Impact on Small Private Practices
Local, independent private practices may struggle to compete for virtual insurance-based patients, due to the better marketing, billing, and administrative resources of large companies. Differences in insurance reimbursement rates can also make equitable pay difficult.
Although larger telehealth platforms may alleviate some struggles experienced by the small private practice-owning RD, these smaller independent private practices may yet offer some unique benefits of their own, including the ability for RDs to offer in-person sessions and the potential to build referral streams from other local clinicians.
Long-Term Viability
Stephanie Gomez, MS, RDN, LDN, is among those who believes telehealth is here for the foreseeable future. She says, “Americans have become accustomed to the convenience of telehealth appointments.” Yousef Elnahrawy, RDN, MPH, who works for Foodsmart and Nourish,is cautiously optimistic, saying, “Telehealth companies are growing, but priorities may shift away from improved health outcomes … only the future will tell.” Tokarski disagrees and says, “I see telehealth as a short-term opportunity. With the amount of time needed for onboarding and licensing, it may not always be worth the pay.”

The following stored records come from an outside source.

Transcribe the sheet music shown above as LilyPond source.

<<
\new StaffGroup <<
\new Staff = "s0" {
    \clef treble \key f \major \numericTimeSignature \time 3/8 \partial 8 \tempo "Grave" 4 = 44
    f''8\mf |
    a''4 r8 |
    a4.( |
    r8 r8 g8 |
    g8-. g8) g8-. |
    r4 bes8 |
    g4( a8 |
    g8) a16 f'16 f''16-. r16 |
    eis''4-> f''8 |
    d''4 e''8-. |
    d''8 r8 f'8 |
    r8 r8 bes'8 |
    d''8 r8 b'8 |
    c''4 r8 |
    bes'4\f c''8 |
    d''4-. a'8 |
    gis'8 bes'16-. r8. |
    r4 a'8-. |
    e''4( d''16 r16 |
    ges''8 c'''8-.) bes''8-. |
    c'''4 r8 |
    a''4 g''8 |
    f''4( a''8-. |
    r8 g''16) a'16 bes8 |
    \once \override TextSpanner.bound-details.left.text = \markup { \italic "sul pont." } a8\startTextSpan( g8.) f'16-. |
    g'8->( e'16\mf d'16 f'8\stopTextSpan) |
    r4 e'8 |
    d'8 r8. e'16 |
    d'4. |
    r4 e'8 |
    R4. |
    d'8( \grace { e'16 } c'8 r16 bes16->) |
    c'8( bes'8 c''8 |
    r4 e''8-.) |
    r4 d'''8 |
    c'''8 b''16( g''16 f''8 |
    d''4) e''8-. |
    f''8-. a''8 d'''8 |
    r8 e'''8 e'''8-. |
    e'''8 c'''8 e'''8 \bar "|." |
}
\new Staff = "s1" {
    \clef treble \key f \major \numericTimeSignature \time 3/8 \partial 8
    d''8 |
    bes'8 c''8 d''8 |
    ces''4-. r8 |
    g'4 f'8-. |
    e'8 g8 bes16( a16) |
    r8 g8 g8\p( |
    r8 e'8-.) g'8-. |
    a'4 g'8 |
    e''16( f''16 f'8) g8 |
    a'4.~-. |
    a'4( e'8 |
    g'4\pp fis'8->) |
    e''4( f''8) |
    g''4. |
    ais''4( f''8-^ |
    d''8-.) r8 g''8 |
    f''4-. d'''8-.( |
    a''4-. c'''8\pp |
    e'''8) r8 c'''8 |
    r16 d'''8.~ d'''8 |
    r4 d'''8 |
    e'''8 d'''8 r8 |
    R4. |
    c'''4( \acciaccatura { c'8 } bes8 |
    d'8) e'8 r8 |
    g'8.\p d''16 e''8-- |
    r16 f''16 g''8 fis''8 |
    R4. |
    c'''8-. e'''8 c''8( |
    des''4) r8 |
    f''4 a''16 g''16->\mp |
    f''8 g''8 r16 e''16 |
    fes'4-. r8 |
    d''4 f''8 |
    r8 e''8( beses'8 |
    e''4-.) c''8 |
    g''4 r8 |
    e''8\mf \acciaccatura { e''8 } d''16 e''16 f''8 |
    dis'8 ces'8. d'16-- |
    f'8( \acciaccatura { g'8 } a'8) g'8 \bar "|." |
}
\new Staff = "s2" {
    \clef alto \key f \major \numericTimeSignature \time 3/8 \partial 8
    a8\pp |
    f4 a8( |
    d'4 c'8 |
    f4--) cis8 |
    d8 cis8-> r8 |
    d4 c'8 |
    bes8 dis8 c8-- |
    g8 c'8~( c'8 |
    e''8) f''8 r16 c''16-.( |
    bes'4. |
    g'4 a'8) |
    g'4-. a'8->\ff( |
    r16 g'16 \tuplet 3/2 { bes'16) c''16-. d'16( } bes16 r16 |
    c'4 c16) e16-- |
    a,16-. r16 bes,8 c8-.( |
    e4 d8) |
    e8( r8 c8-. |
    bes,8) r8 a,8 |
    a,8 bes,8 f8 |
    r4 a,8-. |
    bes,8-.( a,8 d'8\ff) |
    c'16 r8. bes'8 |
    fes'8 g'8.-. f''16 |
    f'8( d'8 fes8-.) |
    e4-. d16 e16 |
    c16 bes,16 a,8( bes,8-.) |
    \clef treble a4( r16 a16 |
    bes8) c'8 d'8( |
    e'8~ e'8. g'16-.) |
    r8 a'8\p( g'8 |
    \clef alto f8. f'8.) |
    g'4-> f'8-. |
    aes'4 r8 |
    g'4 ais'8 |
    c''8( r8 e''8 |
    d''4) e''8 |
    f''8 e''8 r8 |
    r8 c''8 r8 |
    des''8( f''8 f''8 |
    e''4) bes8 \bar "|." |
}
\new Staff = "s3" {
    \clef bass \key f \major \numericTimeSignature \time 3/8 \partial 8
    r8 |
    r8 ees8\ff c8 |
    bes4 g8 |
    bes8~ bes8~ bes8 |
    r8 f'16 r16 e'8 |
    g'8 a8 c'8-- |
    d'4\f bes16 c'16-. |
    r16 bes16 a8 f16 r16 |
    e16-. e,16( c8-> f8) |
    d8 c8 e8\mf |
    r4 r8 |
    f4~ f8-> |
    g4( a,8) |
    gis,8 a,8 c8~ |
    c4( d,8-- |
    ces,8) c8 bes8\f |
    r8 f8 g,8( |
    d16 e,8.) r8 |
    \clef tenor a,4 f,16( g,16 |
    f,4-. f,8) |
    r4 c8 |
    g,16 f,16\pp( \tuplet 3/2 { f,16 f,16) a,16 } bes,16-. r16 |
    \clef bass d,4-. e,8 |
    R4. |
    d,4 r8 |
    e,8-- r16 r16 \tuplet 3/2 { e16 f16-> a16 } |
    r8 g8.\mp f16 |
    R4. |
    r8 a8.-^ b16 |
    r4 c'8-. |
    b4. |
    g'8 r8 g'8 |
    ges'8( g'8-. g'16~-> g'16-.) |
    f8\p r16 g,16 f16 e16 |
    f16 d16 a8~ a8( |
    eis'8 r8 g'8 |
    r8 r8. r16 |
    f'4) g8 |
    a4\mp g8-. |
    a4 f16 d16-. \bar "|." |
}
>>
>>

Some RDs view telehealth as a long-term career, especially for populations needing remote care. Others see it as short-term or supplemental due to licensing hurdles, unpredictable caseloads, and compensation issues that may ultimately see it fall out of favor with more RDs. However, many platforms may be likely to grow with technology and insurance coverage, especially if they can demonstrate measurable health outcomes. Some of the concerns expressed—like burnout, administrative burdens, and compensation struggles—are also not unique to telehealth and are concerns voiced by RDs in other areas of practice as well.
Advice for RDs Considering Telehealth
Kolesa encourages RDs who are interested in joining one of the popular telehealth platforms to ask more than one provider about their personal experience with different platforms.” As an example, she says, “A simple search for ‘Nourish’ in a dietitian Facebook group will lead to past posts and comments about the role!” As someone who has worked for six telehealth platforms in the past 5 years, Kolesa knows a thing or two about the pros and cons of different platforms and the importance of doing homework to find which options an RD might be best suited to. McCoy recommends using common sense to sort through offers. She says, “If it sounds too good to be true, it is … make sure that you research the companies the different platforms partner with.” If you’re feeling ready to sign on, the following are some additional tips to consider:
- brush up on counseling skills, especially motivational interviewing;
- plan for setting clear boundaries and establishing self-care habits while working online;
- starting out part time at first to test the role before committing full time may be prudent;
- keep realistic expectations about what frustrations may emerge around tech troubleshooting, navigating insurance complexities, and being confronted with variable patient engagement.
Takeaways
Regardless of whether you’re fully invested in these large-scale telehealth platforms, they are undoubtedly making nutrition education and care more accessible. They help increase awareness of RDs and accessibility of nutrition services and could potentially help raise RD valuation over time, due to this broader exposure. Syrah McGivern, MS, RD, LDN, says she likes working for Nourish because she can see clients in rural locations who have limited in-person options. Gomez believes these platforms have increased awareness in the public regarding what dietitians do and why they’re so important. She says, “More people have heard the word ‘dietitian’ in the last decade than since the beginning of the profession,” and it’s hard to argue with that.
— Alexandria Hardy, RDN, LDN, is a nutrition consultant, writer, and early intervention therapist in Lancaster, Pennsylvania.